### FRAGMENT TEKSTU
>>>>

Rozmowy w toku

odcinek 2501

Rozmowy w toku

Czy pieniądze rosną na drzewach? Oczywiście, że nie. Tylko co to obchodzi nastolatka, który musi, po prostu MUSI mieć markowe buty za kilka stów czy najnowszy smartfon, a do tego wciąż żąda wyższego kieszonkowego? Dziś z odsieczą załamanym rodzicom pospieszy psychoterapeuta Karol, który przygotował dla nastolatków eksperyment, a właściwie prawdziwą szkołę życia. Czy nastolatki przetrwają próbę?

Marzena jest zdesperowana, bo kończy jej się spadek, z którego utrzymywała rodzinę, a jej syn Piotrek wymaga coraz większych stawek i dlatego podejrzewa go też o kradzież pieniędzy z portfela. Piotrek przyznaje, że potrafi wydać 600 zł na markowe dresy i przydałoby mu się 1000 zł kieszonkowego, ale to jeszcze nie znaczy, że okrada własną matkę. Skąd więc Piotrek bierze pieniądze na tak drogie ciuchy?

20-letnia Ewa i 15-letni Karol przyjechali dziś powalczyć o więcej pieniędzy na własne wydatki, bo przecież  „w Polsce rodzice maja obowiązek utrzymywać dziecko, tak długo jak się uczy, więc mama musi nam dawać kasę i już”. Ewa potrzebuje głównie na papierosy i piwo, a Karol na najnowsze gry. Mama Renata jest przerażona, bo oboje z mężem nie mają stałej pracy i 200 zł  musi im wystarczyć na cały tydzień, a jej córka potrafi to przepuścić na imprezie. Czy uda się przemówić dzieciom do rozumu?

<<<<

### POLECENIE 1
Powtórz dosłownie fragment opisu odcinka „Rozmów w toku” od słów „odcinek 2501” do słów „nastolatki przetrwają próbę?”.

### MATERIAŁ ŹRÓDŁOWY

>>>>

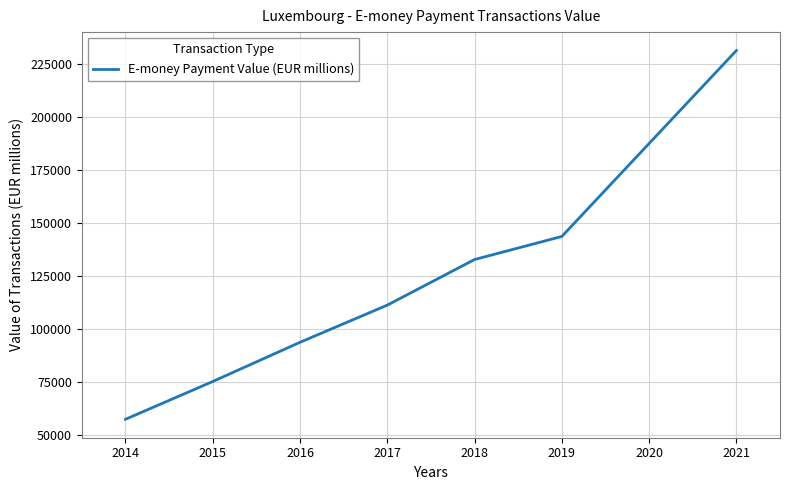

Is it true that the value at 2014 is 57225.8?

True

<<<<
>>>>

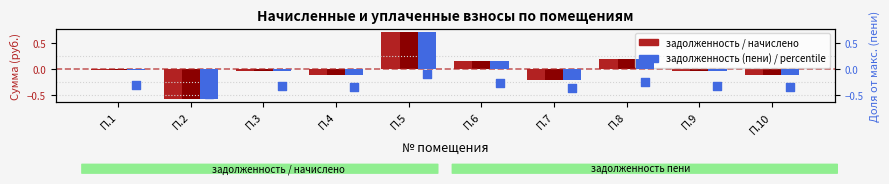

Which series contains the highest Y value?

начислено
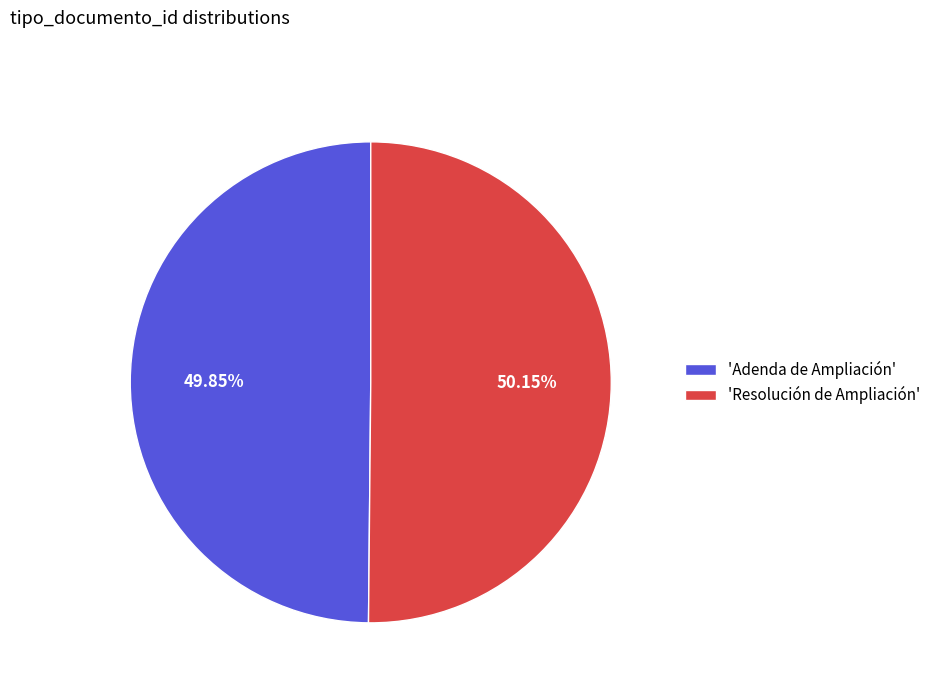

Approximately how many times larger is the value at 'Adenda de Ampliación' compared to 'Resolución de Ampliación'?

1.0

<<<<
>>>>

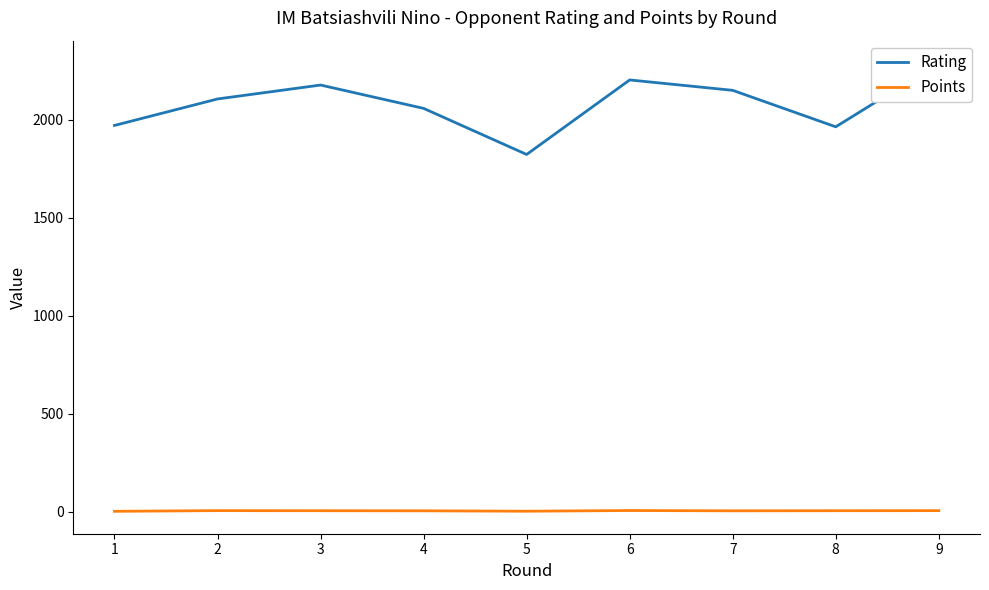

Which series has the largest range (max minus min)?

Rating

<<<<

### POLECENIE 2
Odtwórz wiernie z listingu fragment od wiersza zawierającego „Which series contains the highest Y value?” do wiersza zawierającego „Approximately how many”, łącznie z oboma tymi wierszami. Obrazy pomiń w odpowiedzi.

### ODPOWIEDŹ 1
odcinek 2501

Rozmowy w toku

Czy pieniądze rosną na drzewach? Oczywiście, że nie. Tylko co to obchodzi nastolatka, który musi, po prostu MUSI mieć markowe buty za kilka stów czy najnowszy smartfon, a do tego wciąż żąda wyższego kieszonkowego? Dziś z odsieczą załamanym rodzicom pospieszy psychoterapeuta Karol, który przygotował dla nastolatków eksperyment, a właściwie prawdziwą szkołę życia. Czy nastolatki przetrwają próbę?

### ODPOWIEDŹ 2
Which series contains the highest Y value?

начислено

Approximately how many times larger is the value at 'Adenda de Ampliación' compared to 'Resolución de Ampliación'?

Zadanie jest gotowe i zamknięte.